VKN's views on avatarhood: Narasimhan was always talking about a book he was trying to write on the question of avatarhood. The fulfillment of this wish eluded him, he was kept too busy by Sathya Sai Baba until he no longer had the energy for writing.

One of the consequences of the excellent understanding between us - and the fact that I was not part of the ashram set-up or among the VIPs - was his speaking his doubts about events and people in the ashram, leaders of the organisation and not least also about Sathya Sai Baba himself. He often weighed his words nicely with the perspicacity of a top editor... yet in private he did not conceal his aggravation that it was a matter of course for him to regard much of what is written and said about Sathya Sai Baba - including a fair measure of what Sathya Sai Baba himself says - as without any foundation.
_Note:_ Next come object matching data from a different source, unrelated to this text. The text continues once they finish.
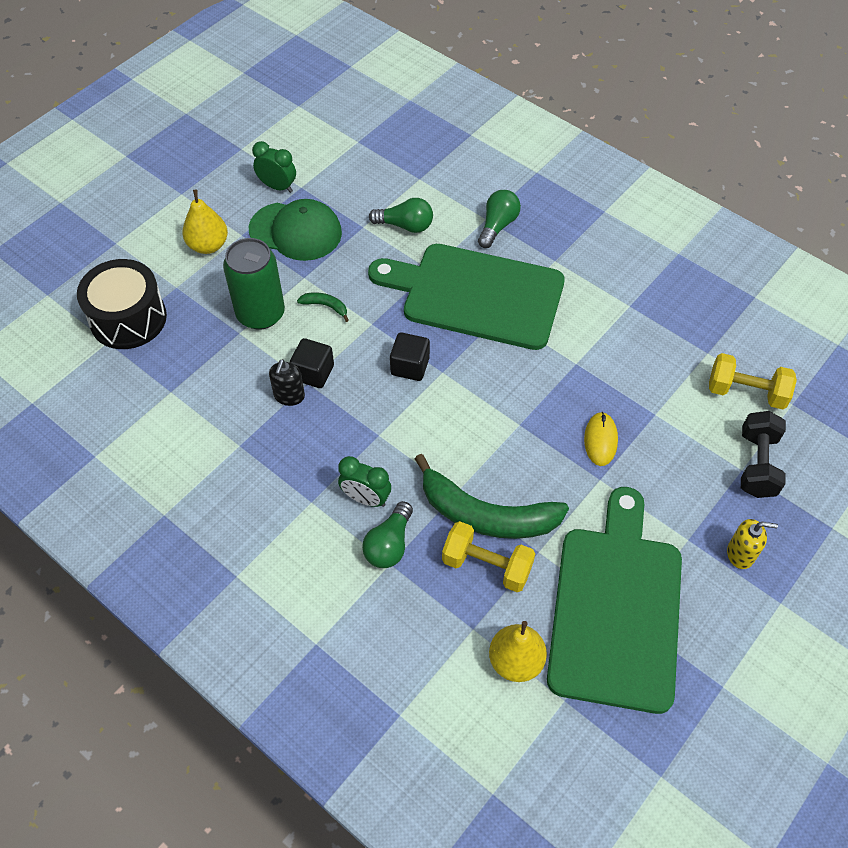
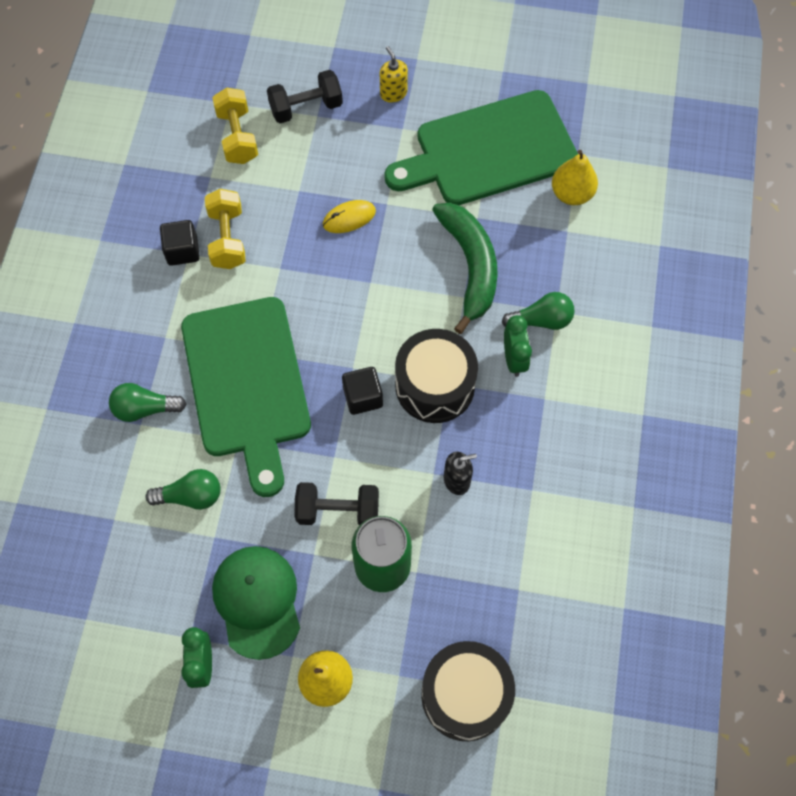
camera: 120 degrees left, 10 degrees up
(313, 373) = (420, 474): black cube -> black cube (182, 251)
(325, 306) = (338, 511): green banana -> black dumbbell
(384, 423) = (435, 385): none -> black drum
(405, 225) = (190, 496): green light bulb -> green light bulb turned 105 degrees clockwise
(487, 565) = (512, 245): yellow dumbbell -> yellow dumbbell (227, 238)

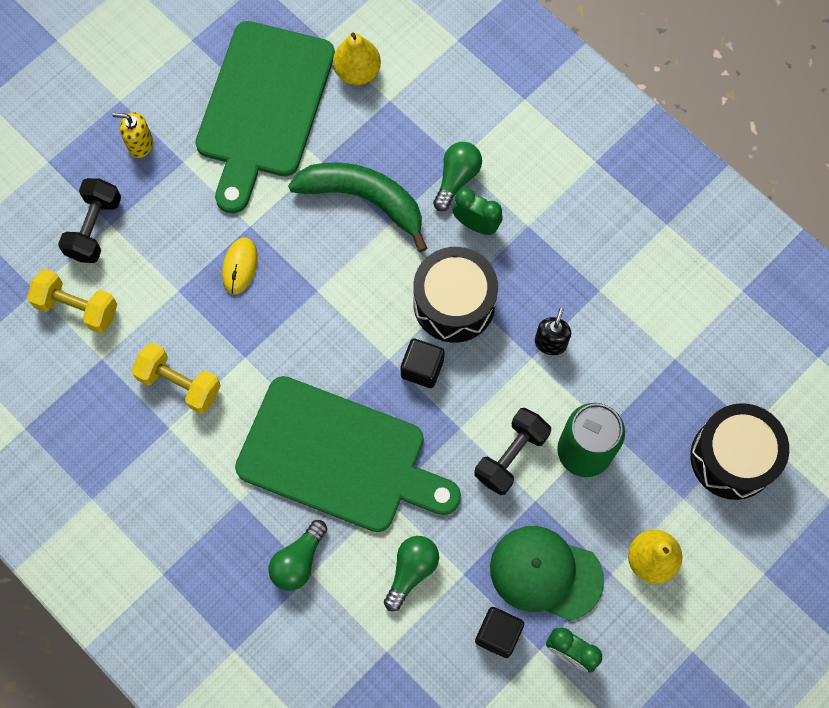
camera: 55 degrees left, 5 degrees up
(182, 251) = (161, 431): black cube -> black cube (498, 634)

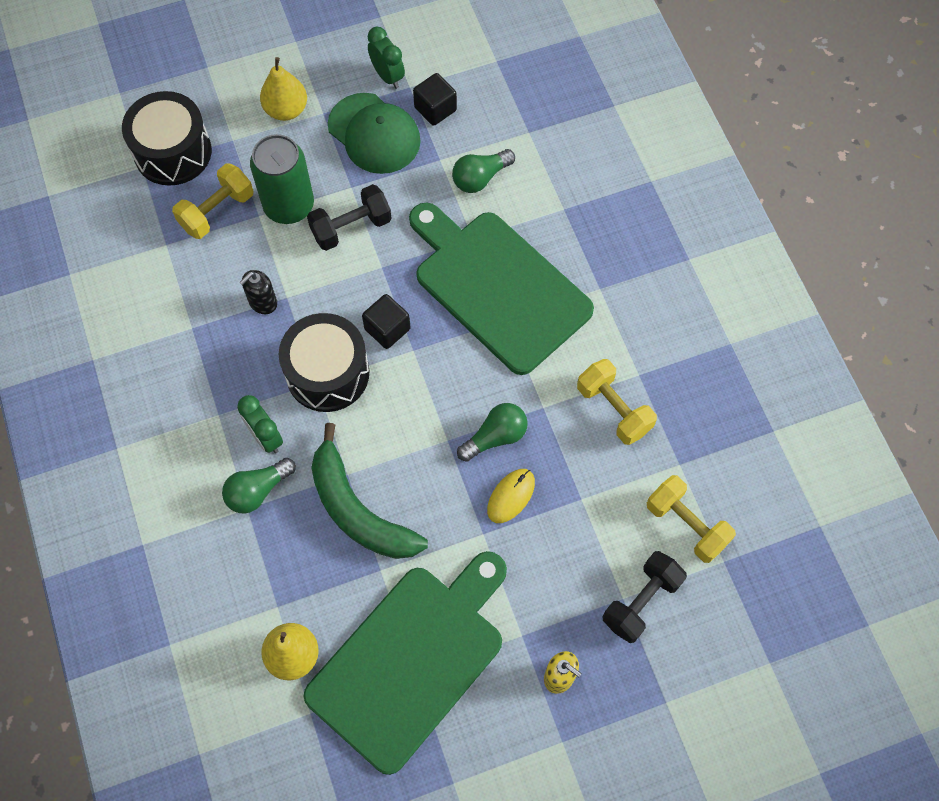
camera: 155 degrees left, 5 degrees down
(298, 561) = (569, 222): green light bulb -> green light bulb (495, 437)
(649, 414) = (217, 211): none -> yellow dumbbell

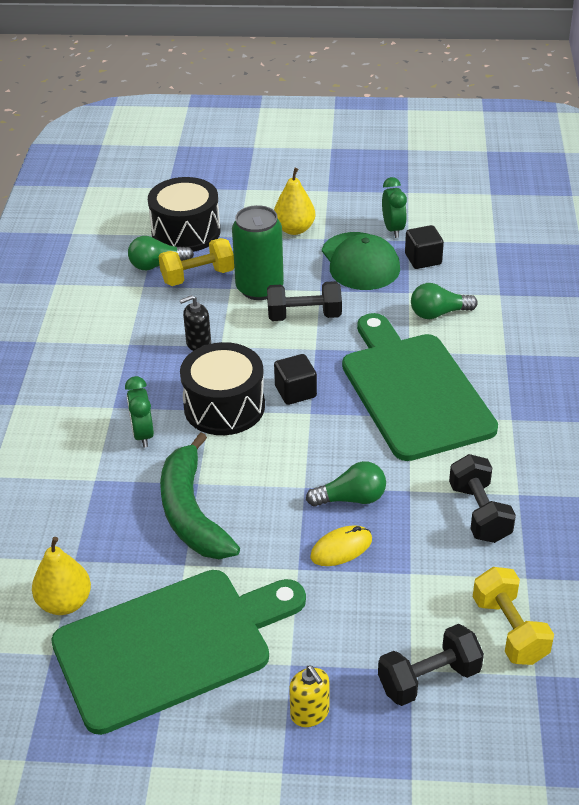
camera: 25 degrees right, 25 degrees down
(258, 491) = (112, 470): green light bulb -> green light bulb (157, 265)
(614, 409) = (479, 513): yellow dumbbell -> black dumbbell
Some of this was naturally disturbing to me and especially, not long after we had established a rapport, the fact that he denied that Sathya Sai Baba was omniscient and omnipotent. He said in rather tart way to me that this was an absurd idea and that anyone accepting this claim must be a poor, misguided person. Yet I then tended strongly to believe that Sathya Sai Baba was as infallible as he frequently claims to be, and as convinced of his omniscience and omnipotence as reason could allow, though I could naturally not help questioning various aspects of this claim.
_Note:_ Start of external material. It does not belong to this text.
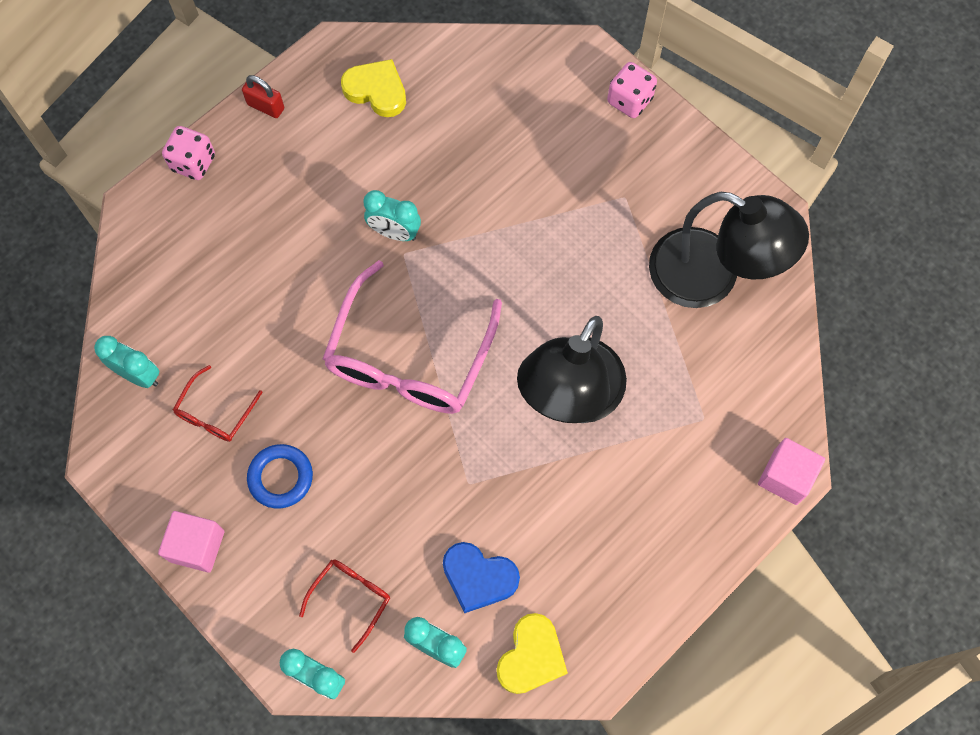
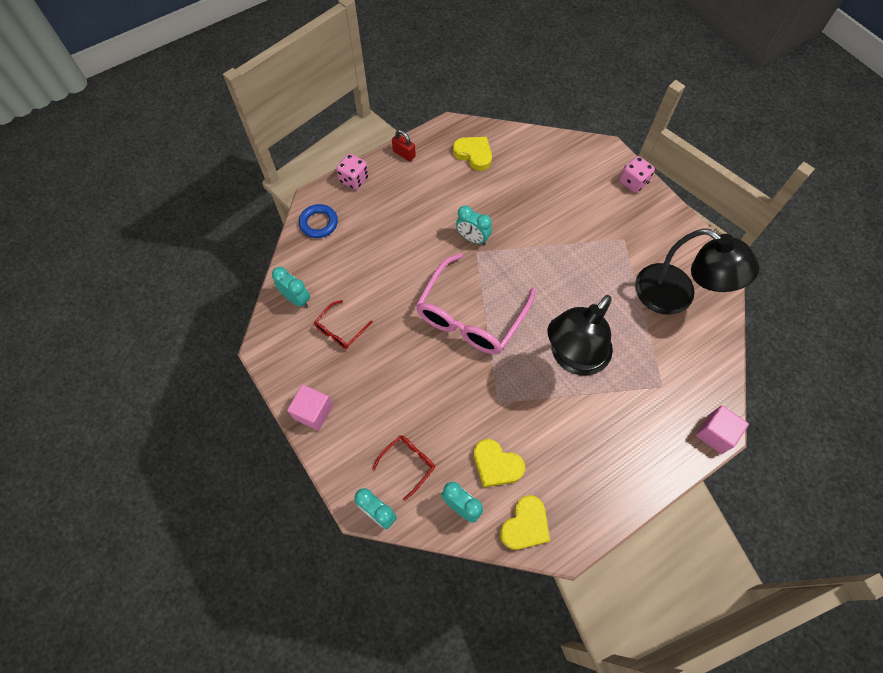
camera: 10 degrees right, 5 degrees down
(280, 477) = (375, 377): blue ring -> blue ring (319, 223)
(478, 577) = (496, 465): blue heart -> yellow heart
Then as now, I hold that only if we were also omniscient, could we know infallibly whether this is possible or what it involves. Clearly it does not include worldly knowledge in Sathya Sai Baba's case, there are just too many examples of his ignorance of facts, even in his published discourses. VKN told me - and I also heard him say it before others - that it was 'ridiculous' to attribute knowing everything to Sathya Sai Baba. He gave me examples of how he constantly must edit out incorrect statements or confusions of facts by Sathya Sai Baba in his discourses. He insisted that his frequent experience of Sathya Sai Baba would not fit in with all-knowingness, though he admitted freely that Sathya Sai Baba seemed to be able to know whatever he wanted about a person's thoughts, words and deeds once he set his mind to it. VKN thought that there must be a difference of degree between the omniscience of cosmic atmic consciousness and the avatar's consciousness, which had first to be directed towards something in order to know.

As to his being, as Sathya Sai Baba claims, 'the doer of everything', VKN told me that Sathya Sai Baba had said to him, "There is one thing I cannot do, and that is make people do good". Further, when the President of India wanted to visit the 70th birthday celebrations, and VKN pointed out it would be better to deny him due to the severe disturbances to crowd control and life-threatening crushes the Presidential Black Beret guards had caused at some previous event, Sathya Sai Baba had said to him, "What can I do? He is the President!"

VKN was fond of quoting Dr. C.E.M. Joad, an outspoken theologian who was much on the BBC in my teenage and whom VKN had once been present to hear address the Oxford Union on the subject of omniscience being incompatible with omnipotence. (C.E.M. Joad God and Evil, London 1942). An all-knowing deity, VKN quoted Joad, could not be all-powerful... and vice-versa, on the grounds that a God who knew all the things that went wrong would have had to do something about them, if only on the grounds of compassion. I then suggested that omnipotence did not imply using this power in all possible ways and that free will would then be abrogated and we would all be sheer automatons, slaves governed in every detail by past events. But as to omniscience, I had to agree more and more that Sathya Sai Baba made quite elementary mistakes about all kinds of subjects.  I even suggested - perhaps a bit disrespectfully - that perhaps VKN was 'too close to the light' and was somewhat blinded? It seemed that Sathya Sai Baba might be making a play of being just like you and I most of the time, as did Krishna with Arjuna? But VKN would not accept this... though he had become more open to the possibility the last time I saw him, eighteen months before he passed on.